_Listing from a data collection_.
== == ==

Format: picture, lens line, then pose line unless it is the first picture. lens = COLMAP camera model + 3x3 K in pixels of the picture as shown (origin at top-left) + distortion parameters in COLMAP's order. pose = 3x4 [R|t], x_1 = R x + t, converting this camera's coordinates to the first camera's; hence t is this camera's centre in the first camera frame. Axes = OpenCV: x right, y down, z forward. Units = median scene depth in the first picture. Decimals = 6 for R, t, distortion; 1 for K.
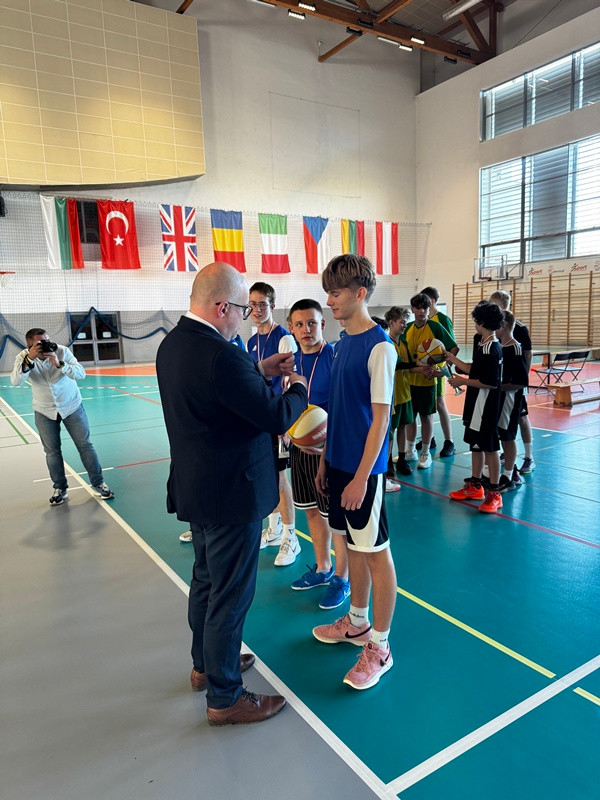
lens RADIAL K [[581.4, 0, 307.9], [0, 581.4, 401.5], [0, 0, 1]] dist [0.018773, -0.020658]
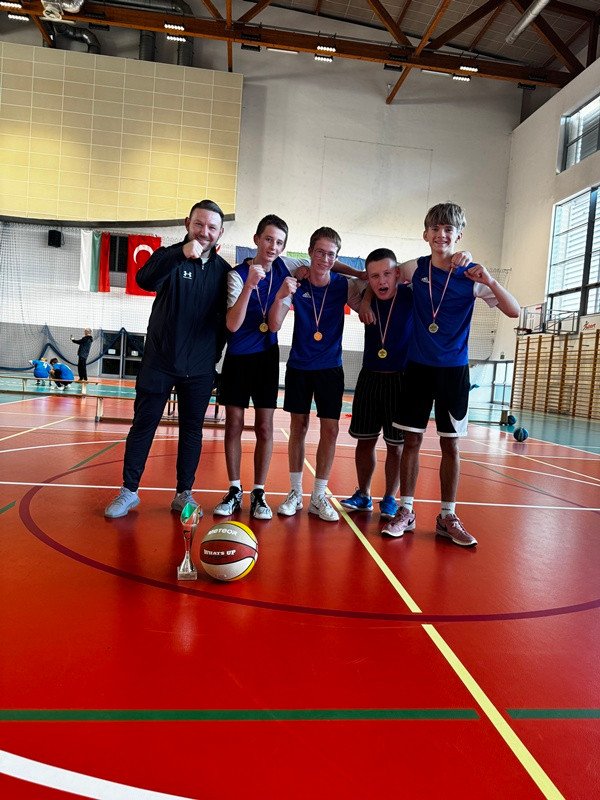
lens RADIAL K [[581.4, 0, 301.9], [0, 581.4, 402.3], [0, 0, 1]] dist [0.018773, -0.020658]
pose [[0.889140, 0.122311, -0.440988, 0.425961], [-0.166127, 0.984154, -0.061991, -0.005984], [0.426418, 0.128378, 0.895370, 0.141157]]
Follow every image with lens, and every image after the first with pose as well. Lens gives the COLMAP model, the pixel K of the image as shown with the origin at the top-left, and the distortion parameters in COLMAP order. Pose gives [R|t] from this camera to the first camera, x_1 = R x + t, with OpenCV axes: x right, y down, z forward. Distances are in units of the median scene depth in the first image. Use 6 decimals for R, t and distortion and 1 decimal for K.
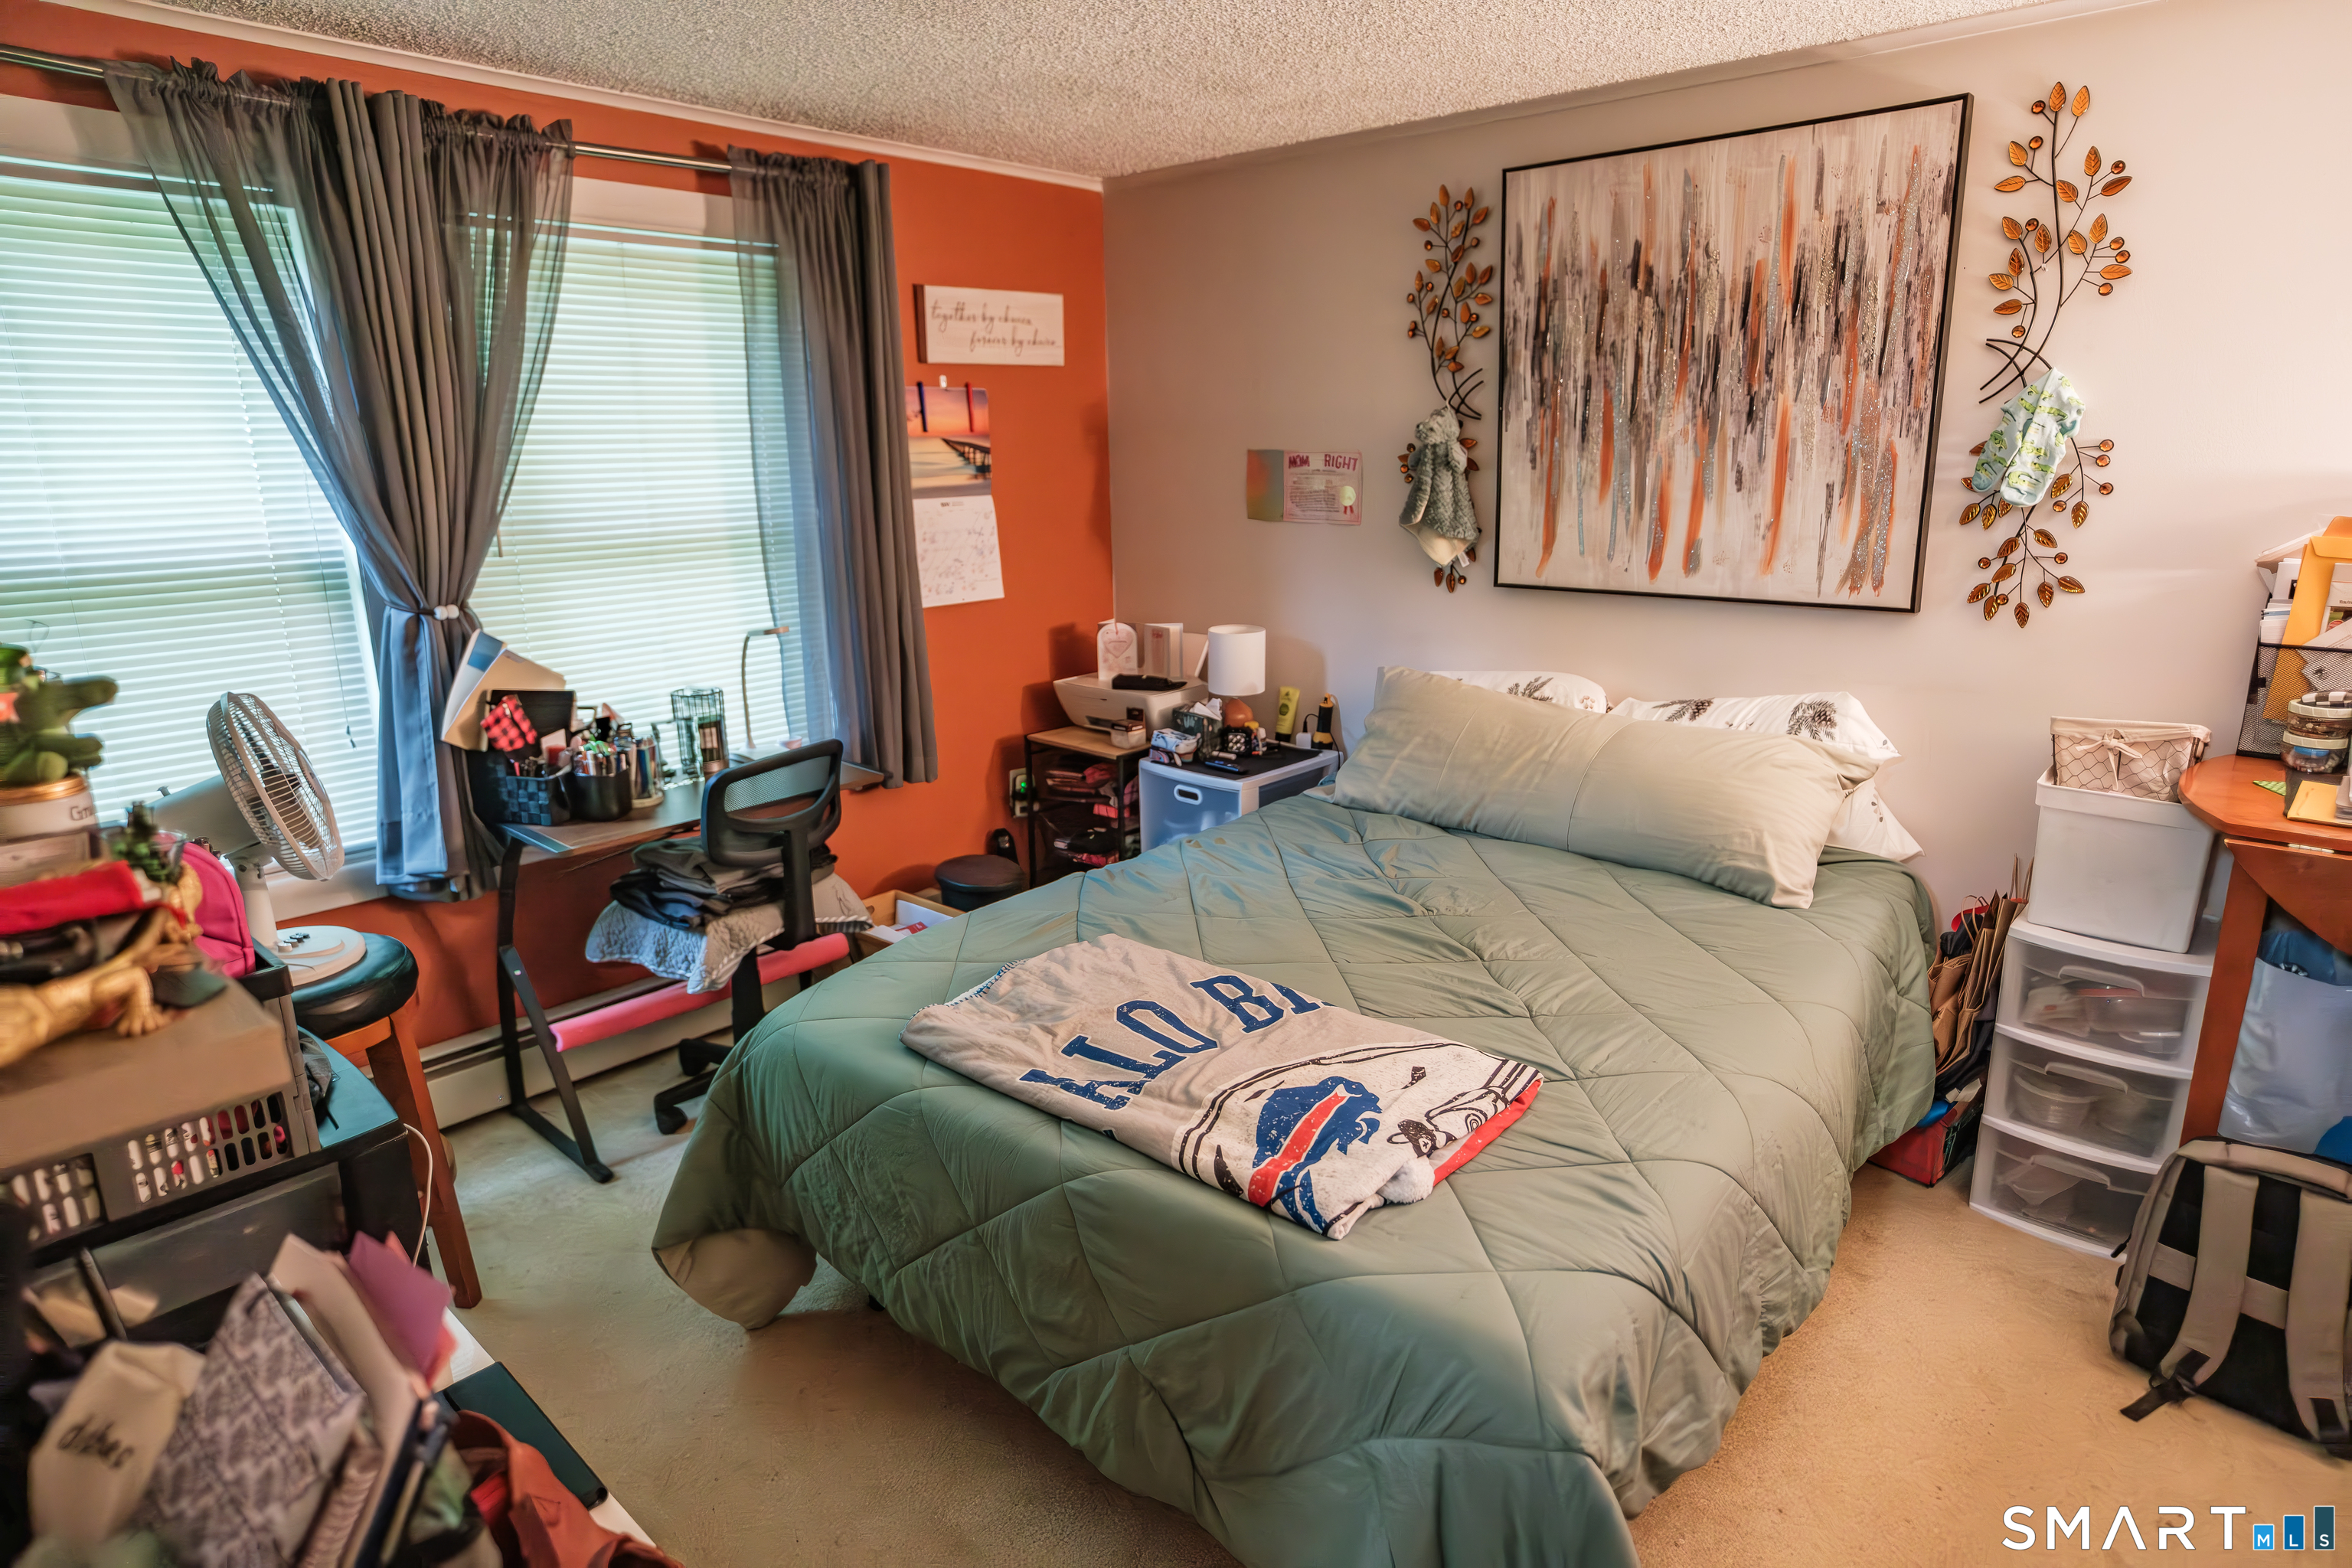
lens RADIAL K [[1433.8, 0, 1176.0], [0, 1433.8, 784.0], [0, 0, 1]] dist [0.026835, 0.037563]
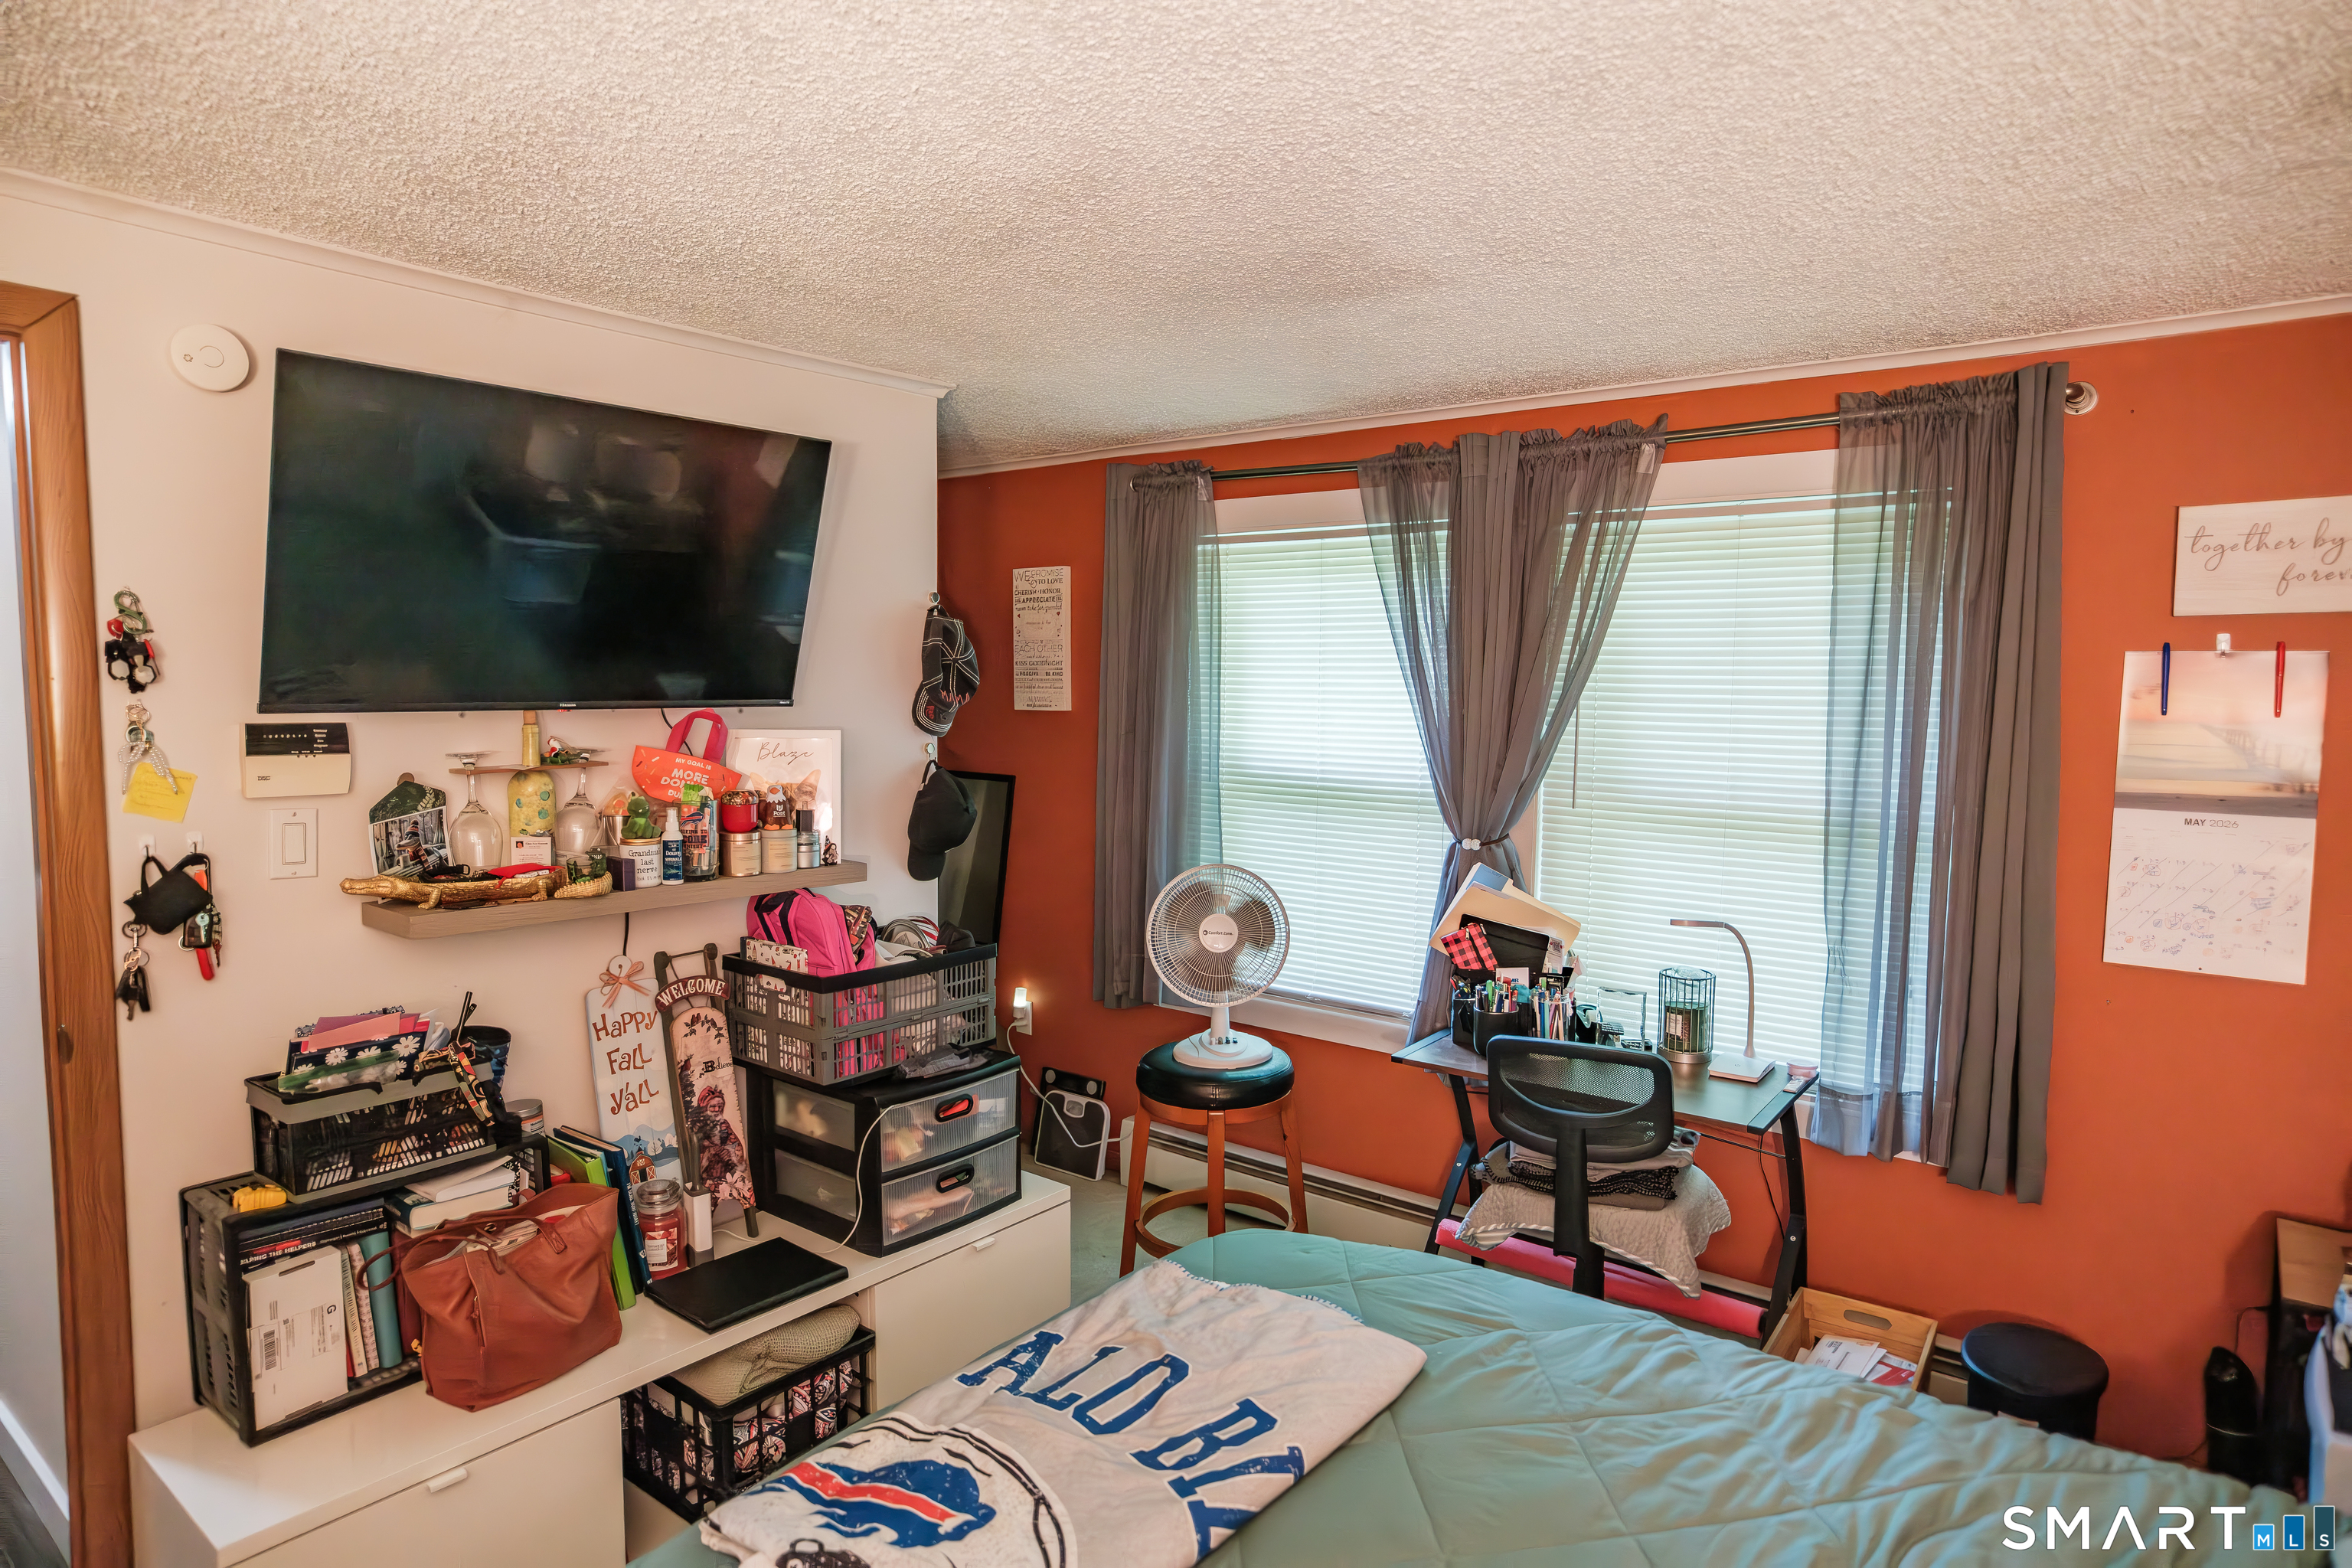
lens RADIAL K [[1339.8, 0, 1176.0], [0, 1339.8, 784.0], [0, 0, 1]] dist [-0.030258, 0.029440]
pose [[0.031990, 0.088250, -0.995585, 0.571159], [-0.250121, 0.965107, 0.077512, -0.188060], [0.967686, 0.246537, 0.052947, 0.678133]]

== == ==

_Exercise description_.
Update the listing above by replacing every occurrence of "COLMAP" with "OpenCV" and keeping all other text unchanged. Leave the pictures out of the answer.

_Solution below_.
Format: picture, lens line, then pose line unless it is the first picture. lens = OpenCV camera model + 3x3 K in pixels of the picture as shown (origin at top-left) + distortion parameters in OpenCV's order. pose = 3x4 [R|t], x_1 = R x + t, converting this camera's coordinates to the first camera's; hence t is this camera's centre in the first camera frame. Axes = OpenCV: x right, y down, z forward. Units = median scene depth in the first picture. Decimals = 6 for R, t, distortion; 1 for K.
lens RADIAL K [[581.4, 0, 307.9], [0, 581.4, 401.5], [0, 0, 1]] dist [0.018773, -0.020658]
lens RADIAL K [[581.4, 0, 301.9], [0, 581.4, 402.3], [0, 0, 1]] dist [0.018773, -0.020658]
pose [[0.889140, 0.122311, -0.440988, 0.425961], [-0.166127, 0.984154, -0.061991, -0.005984], [0.426418, 0.128378, 0.895370, 0.141157]]
Follow every image with lens, and every image after the first with pose as well. Lens gives the OpenCV model, the pixel K of the image as shown with the origin at the top-left, and the distortion parameters in OpenCV order. Pose gives [R|t] from this camera to the first camera, x_1 = R x + t, with OpenCV axes: x right, y down, z forward. Distances are in units of the median scene depth in the first image. Use 6 decimals for R, t and distortion and 1 decimal for K.
lens RADIAL K [[1433.8, 0, 1176.0], [0, 1433.8, 784.0], [0, 0, 1]] dist [0.026835, 0.037563]
lens RADIAL K [[1339.8, 0, 1176.0], [0, 1339.8, 784.0], [0, 0, 1]] dist [-0.030258, 0.029440]
pose [[0.031990, 0.088250, -0.995585, 0.571159], [-0.250121, 0.965107, 0.077512, -0.188060], [0.967686, 0.246537, 0.052947, 0.678133]]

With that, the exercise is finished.